Doing, the ie experiment, was the ' intimate encounter' experiment.
Lubey Said it was a good way to meet a more casual relationship, something between a fwb and a full blown thing. So, we set our profiles to that setting, made it very very clear we weren't after casual sex, were clear about what we did....
100's upon 100's of messages a.day, you wouldn't believe it.
Lots just after sex, some crude, some nice, the majority of men with profiles saying what a genuine man, how they wanted to settle down etc.....

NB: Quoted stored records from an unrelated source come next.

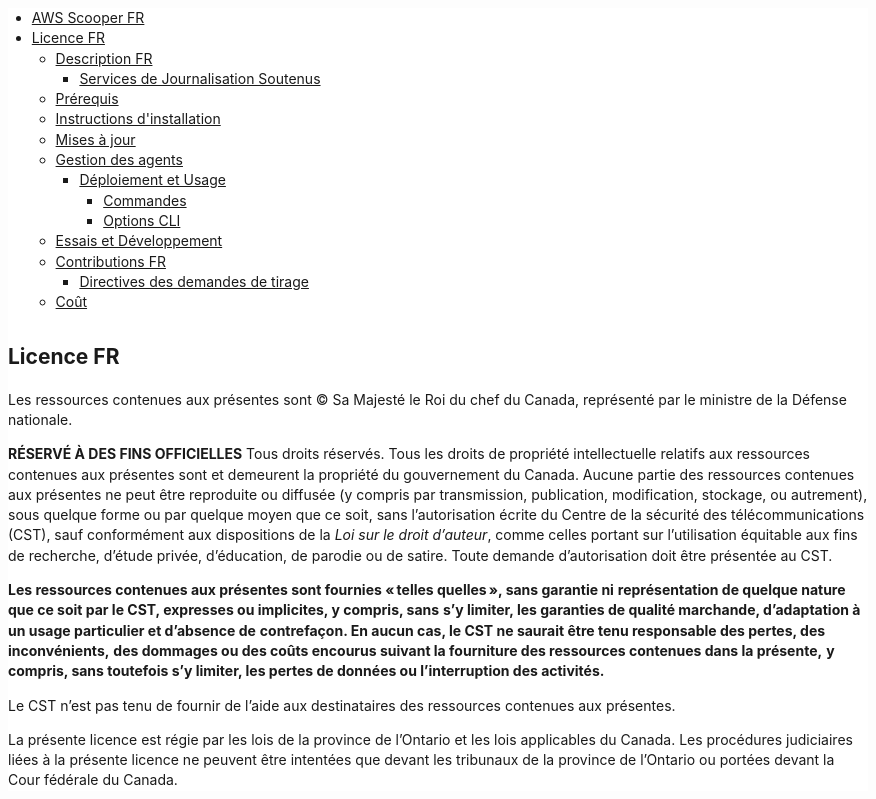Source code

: - [AWS Scooper FR](#aws-scooper-fr)
- [Licence FR](#licence-fr)
  - [Description FR](#description-fr)
    - [Services de Journalisation Soutenus](#services-de-journalisation-soutenus)
  - [Prérequis](#prérequis)
  - [Instructions d'installation](#instructions-dinstallation)
  - [Mises à jour](#mises-à-jour)
  - [Gestion des agents](#gestion-des-agents)
    - [Déploiement et Usage](#déploiement-et-usage)
      - [Commandes](#commandes)
      - [Options CLI](#options-cli)
  - [Essais et Développement](#essais-et-développement)
  - [Contributions FR](#contributions-fr)
    - [Directives des demandes de tirage](#directives-des-demandes-de-tirage)
  - [Coût](#coût)

## Licence FR

Les ressources contenues aux présentes sont © Sa Majesté le Roi du chef du Canada, représenté par le ministre de la Défense nationale.

**RÉSERVÉ À DES FINS OFFICIELLES** Tous droits réservés. Tous les droits de propriété intellectuelle
relatifs aux ressources contenues aux présentes sont et demeurent la propriété du gouvernement du
Canada. Aucune partie des ressources contenues aux présentes ne peut être reproduite ou diffusée (y
compris par transmission, publication, modification, stockage, ou autrement), sous quelque forme ou par
quelque moyen que ce soit, sans l’autorisation écrite du Centre de la sécurité des télécommunications
(CST), sauf conformément aux dispositions de la *Loi sur le droit d’auteur*, comme celles portant sur
l’utilisation équitable aux fins de recherche, d’étude privée, d’éducation, de parodie ou de satire.
Toute demande d’autorisation doit être présentée au CST.

**Les ressources contenues aux présentes sont fournies « telles quelles », sans garantie ni**
**représentation de quelque nature que ce soit par le CST, expresses ou implicites, y compris, sans**
**s’y limiter, les garanties de qualité marchande, d’adaptation à un usage particulier et d’absence de**
**contrefaçon. En aucun cas, le CST ne saurait être tenu responsable des pertes, des inconvénients,**
**des dommages ou des coûts encourus suivant la fourniture des ressources contenues dans la présente,**
**y compris, sans toutefois s’y limiter, les pertes de données ou l’interruption des activités.**


Le CST n’est pas tenu de fournir de l’aide aux destinataires des ressources contenues aux présentes.

La présente licence est régie par les lois de la province de l’Ontario et les lois applicables du
Canada. Les procédures judiciaires liées à la présente licence ne peuvent être intentées que devant les
tribunaux de la province de l’Ontario ou portées devant la Cour fédérale du Canada.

It was very, very interesting, I dont think any of us would have believed it if we hadn't have done it.

More interesting were the messages from men who had asked me out, then vanished, then decided what I wanted was right... Explained their reason for vanishing as thinking I wanted a relationship and that was too much... Even though their Profile said the same...

OhWesternWind · 26/09/2012 17:26

The three I've had/am shortly having second dates with have been 1 loads and loads of snogging but didn't carry on past date 2; 2 no snogging at all, just a peck on the lips and 3 snogging but not of a hugely rampant variety - hope there's more tomorrow (well I'm sure there will be as it was me that stopped it last time). Yes I admit it, I'm playing it a bit cooler, wouldn't go so far as to say cool though.

All the one-date guys except one (very minor snog) have been no snogging or contact at all.

So actually that's two and a half snogs, not too voracious really!